- [MATERIAL FOR THIS EXERCISE]:
■ ■ ■ ■
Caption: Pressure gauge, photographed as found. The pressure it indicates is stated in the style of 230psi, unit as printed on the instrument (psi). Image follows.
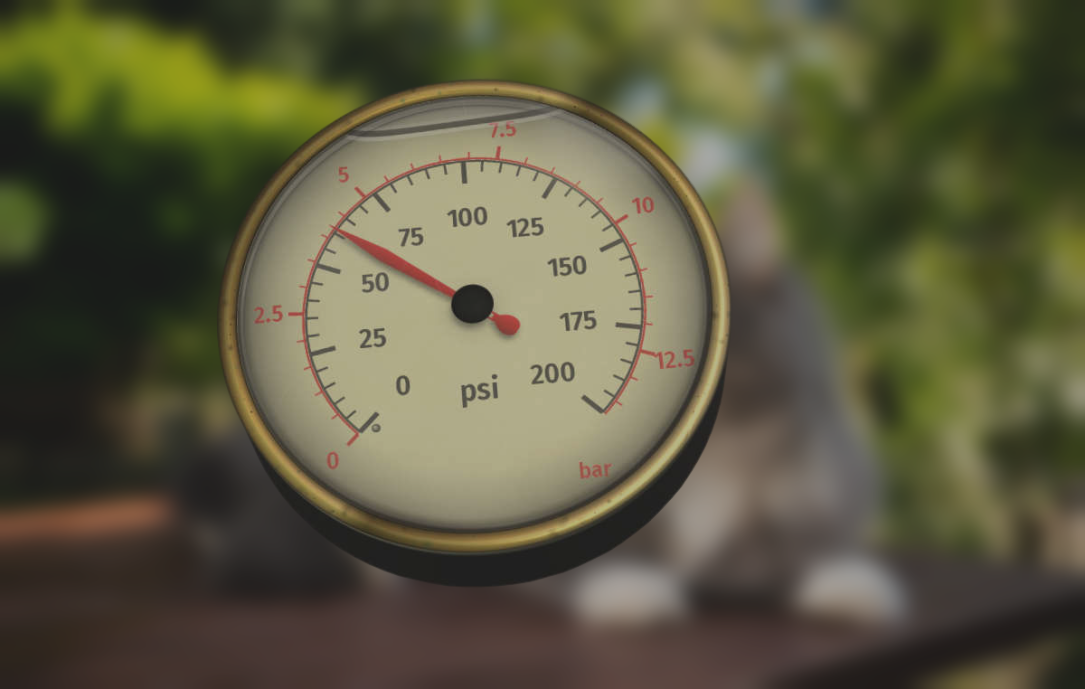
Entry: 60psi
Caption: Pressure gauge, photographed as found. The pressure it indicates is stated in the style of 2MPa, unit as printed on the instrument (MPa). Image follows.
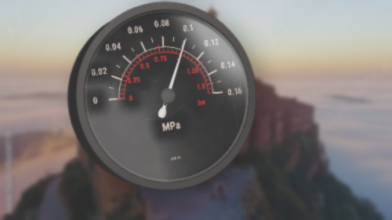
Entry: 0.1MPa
■ ■ ■ ■
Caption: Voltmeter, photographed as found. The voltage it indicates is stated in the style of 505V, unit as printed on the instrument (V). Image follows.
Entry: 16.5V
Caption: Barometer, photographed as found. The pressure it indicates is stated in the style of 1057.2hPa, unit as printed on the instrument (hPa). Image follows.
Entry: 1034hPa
■ ■ ■ ■
- [WORK INSTRUCTION]: Quote the rows word for word, starting with the line that contains "Caption: Voltmeter, photographed" and ending with the line that contains "Entry: 1034hPa", both included.

- [WRITTEN REPLY]:
Caption: Voltmeter, photographed as found. The voltage it indicates is stated in the style of 505V, unit as printed on the instrument (V). Image follows.
Entry: 16.5V
Caption: Barometer, photographed as found. The pressure it indicates is stated in the style of 1057.2hPa, unit as printed on the instrument (hPa). Image follows.
Entry: 1034hPa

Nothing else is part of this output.